[Dataset entries]
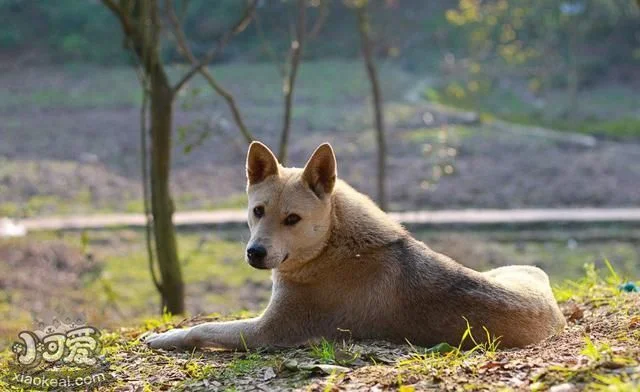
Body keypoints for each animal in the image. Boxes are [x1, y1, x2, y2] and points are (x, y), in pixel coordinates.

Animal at [145, 142, 564, 350]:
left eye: (292, 219)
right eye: (257, 211)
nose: (255, 253)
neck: (331, 245)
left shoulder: (268, 332)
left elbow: (201, 330)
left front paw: (161, 338)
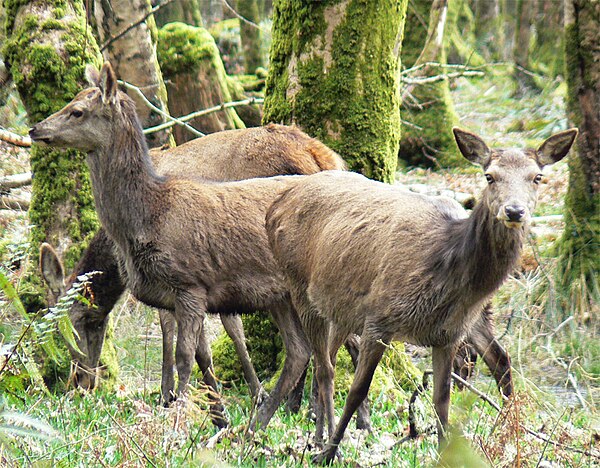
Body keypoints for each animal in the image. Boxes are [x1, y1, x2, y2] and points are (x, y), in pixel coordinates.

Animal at [29, 63, 318, 432]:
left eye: (77, 110)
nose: (80, 382)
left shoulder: (190, 284)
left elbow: (184, 354)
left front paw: (178, 414)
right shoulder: (179, 293)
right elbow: (201, 353)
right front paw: (217, 415)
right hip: (282, 296)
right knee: (301, 350)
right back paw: (262, 426)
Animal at [268, 126, 576, 462]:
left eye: (537, 177)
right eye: (490, 176)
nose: (514, 210)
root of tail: (277, 206)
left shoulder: (449, 334)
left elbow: (442, 401)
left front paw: (444, 455)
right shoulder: (379, 318)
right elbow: (358, 390)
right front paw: (328, 453)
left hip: (341, 308)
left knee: (329, 360)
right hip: (300, 287)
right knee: (324, 368)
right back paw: (321, 441)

What to work on: Among the lines above, show every one that contains the string "elbow".

Expected answer:
left elbow: (201, 330)
left elbow: (184, 354)
right elbow: (201, 353)
left elbow: (442, 401)
right elbow: (358, 390)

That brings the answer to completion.